Content starts
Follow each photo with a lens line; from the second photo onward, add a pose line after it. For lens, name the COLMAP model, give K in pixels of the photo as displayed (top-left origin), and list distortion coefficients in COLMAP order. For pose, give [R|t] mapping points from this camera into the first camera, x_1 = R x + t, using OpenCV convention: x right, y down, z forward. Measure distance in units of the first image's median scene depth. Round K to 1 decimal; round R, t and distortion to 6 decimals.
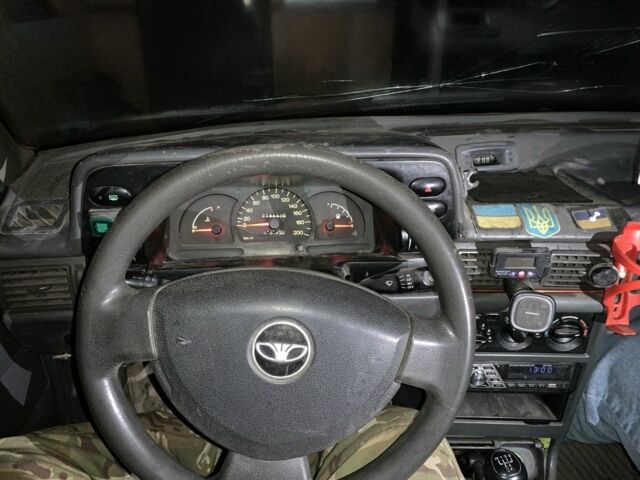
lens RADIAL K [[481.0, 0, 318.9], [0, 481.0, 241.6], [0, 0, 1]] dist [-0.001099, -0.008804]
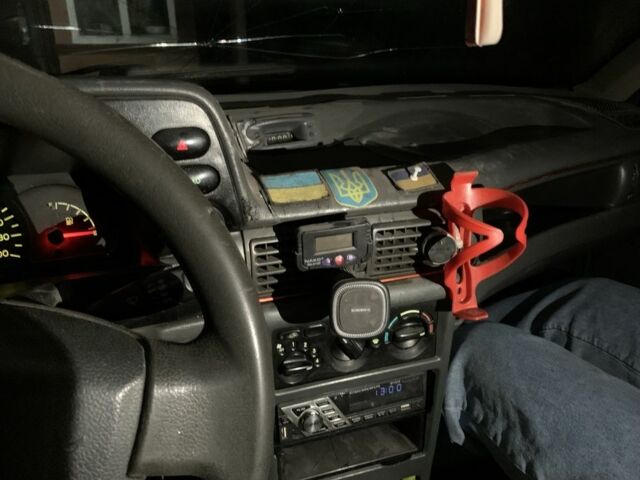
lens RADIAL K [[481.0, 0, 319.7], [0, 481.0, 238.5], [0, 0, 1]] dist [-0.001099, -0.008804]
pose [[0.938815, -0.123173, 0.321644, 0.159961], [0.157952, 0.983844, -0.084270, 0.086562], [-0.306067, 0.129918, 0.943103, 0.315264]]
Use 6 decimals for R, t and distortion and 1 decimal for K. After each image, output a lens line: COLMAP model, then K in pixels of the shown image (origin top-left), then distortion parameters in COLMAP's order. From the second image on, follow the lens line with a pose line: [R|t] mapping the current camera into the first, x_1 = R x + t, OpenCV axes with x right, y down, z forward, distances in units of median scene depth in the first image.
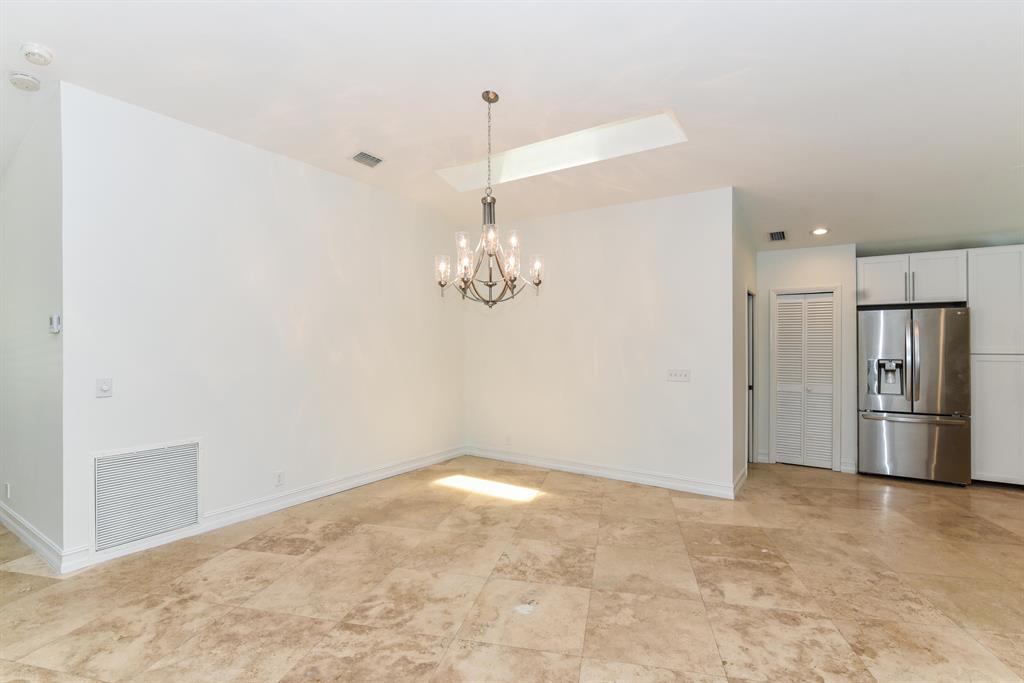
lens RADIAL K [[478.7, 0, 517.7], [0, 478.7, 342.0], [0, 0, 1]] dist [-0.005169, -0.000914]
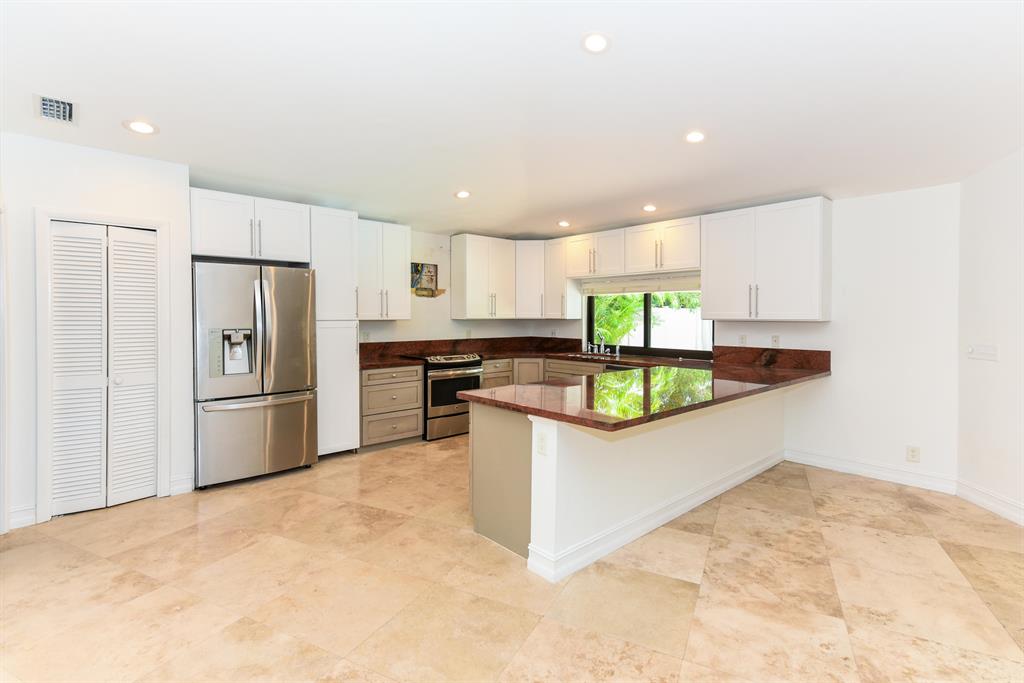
Content ends
Exercise instructions - Transcribe the records above exactly, excluding every picture.

Solution for this problem -
Follow each photo with a lens line; from the second photo onward, add a pose line after it. For lens, name the COLMAP model, give K in pixels of the photo as displayed (top-left origin), and list distortion coefficients in COLMAP order. For pose, give [R|t] mapping points from this camera into the first camera, x_1 = R x + t, using OpenCV convention: x right, y down, z forward. Measure distance in units of the first image's median scene depth. Round K to 1 decimal; round R, t and distortion to 6 decimals.
lens RADIAL K [[481.0, 0, 318.9], [0, 481.0, 241.6], [0, 0, 1]] dist [-0.001099, -0.008804]
lens RADIAL K [[481.0, 0, 319.7], [0, 481.0, 238.5], [0, 0, 1]] dist [-0.001099, -0.008804]
pose [[0.938815, -0.123173, 0.321644, 0.159961], [0.157952, 0.983844, -0.084270, 0.086562], [-0.306067, 0.129918, 0.943103, 0.315264]]
Use 6 decimals for R, t and distortion and 1 decimal for K. After each image, output a lens line: COLMAP model, then K in pixels of the shown image (origin top-left), then distortion parameters in COLMAP's order. From the second image on, follow the lens line with a pose line: [R|t] mapping the current camera into the first, x_1 = R x + t, OpenCV axes with x right, y down, z forward, distances in units of median scene depth in the first image.
lens RADIAL K [[478.7, 0, 517.7], [0, 478.7, 342.0], [0, 0, 1]] dist [-0.005169, -0.000914]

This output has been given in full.